YOUR TASK:
Reproduce every line of the listing below word for word, leaving out the pictures.

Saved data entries

Content starts

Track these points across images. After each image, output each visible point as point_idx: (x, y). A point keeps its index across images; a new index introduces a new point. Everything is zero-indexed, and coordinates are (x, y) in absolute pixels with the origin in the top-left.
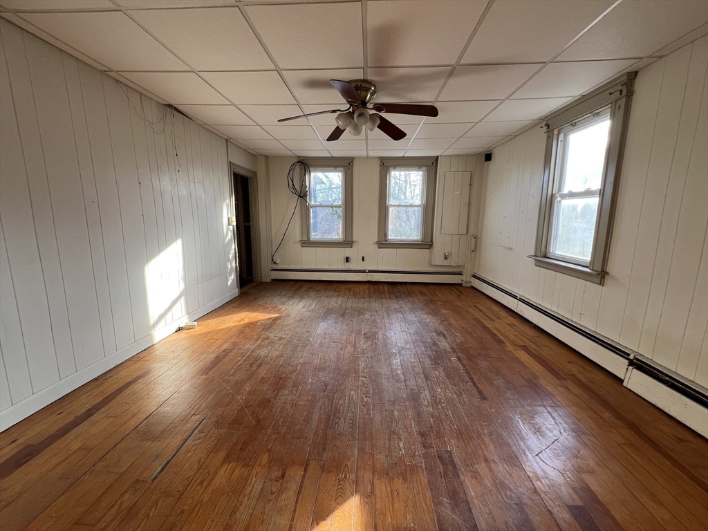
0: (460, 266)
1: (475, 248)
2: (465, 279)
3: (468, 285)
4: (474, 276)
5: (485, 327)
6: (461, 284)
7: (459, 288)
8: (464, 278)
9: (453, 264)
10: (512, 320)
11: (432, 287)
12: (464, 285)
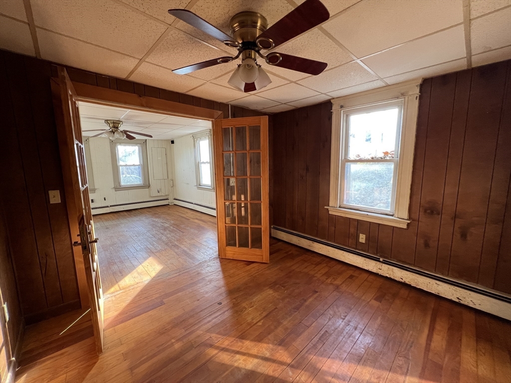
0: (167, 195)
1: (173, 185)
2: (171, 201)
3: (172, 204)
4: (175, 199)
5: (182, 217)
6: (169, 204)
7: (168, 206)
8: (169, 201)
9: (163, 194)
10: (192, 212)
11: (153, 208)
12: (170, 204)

Content ends

RESPONSE BELOW:
Track these points across images. After each image, output each visible point as point_idx: (x, y). A point keeps its index across images; a new index introduces a new point. Everything is zero-indexed, and coordinates are (x, y) in absolute pixels with the origin in the top-left.
0: (460, 266)
1: (475, 248)
2: (465, 279)
3: (468, 285)
4: (474, 276)
5: (485, 327)
6: (461, 284)
7: (459, 288)
8: (464, 278)
9: (453, 264)
10: (512, 320)
11: (432, 287)
12: (464, 285)
0: (167, 195)
1: (173, 185)
2: (171, 201)
3: (172, 204)
4: (175, 199)
5: (182, 217)
6: (169, 204)
7: (168, 206)
8: (169, 201)
9: (163, 194)
10: (192, 212)
11: (153, 208)
12: (170, 204)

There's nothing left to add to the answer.